### Description of the task
Reproduce every entry below word for word, leaving out the pictures.
***
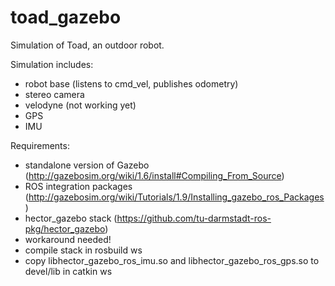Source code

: toad_gazebo
===========

Simulation of Toad, an outdoor robot.

Simulation includes:

* robot base (listens to cmd_vel, publishes odometry)
* stereo camera
* velodyne (not working yet)
* GPS
* IMU

Requirements:

* standalone version of Gazebo (http://gazebosim.org/wiki/1.6/install#Compiling_From_Source)
* ROS integration packages (http://gazebosim.org/wiki/Tutorials/1.9/Installing_gazebo_ros_Packages)
* hector_gazebo stack (https://github.com/tu-darmstadt-ros-pkg/hector_gazebo)
 * workaround needed!
 * compile stack in rosbuild ws
 * copy libhector_gazebo_ros_imu.so and libhector_gazebo_ros_gps.so to devel/lib in catkin ws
***
### Task response
Source code

: toad_gazebo
===========

Simulation of Toad, an outdoor robot.

Simulation includes:

* robot base (listens to cmd_vel, publishes odometry)
* stereo camera
* velodyne (not working yet)
* GPS
* IMU

Requirements:

* standalone version of Gazebo (http://gazebosim.org/wiki/1.6/install#Compiling_From_Source)
* ROS integration packages (http://gazebosim.org/wiki/Tutorials/1.9/Installing_gazebo_ros_Packages)
* hector_gazebo stack (https://github.com/tu-darmstadt-ros-pkg/hector_gazebo)
 * workaround needed!
 * compile stack in rosbuild ws
 * copy libhector_gazebo_ros_imu.so and libhector_gazebo_ros_gps.so to devel/lib in catkin ws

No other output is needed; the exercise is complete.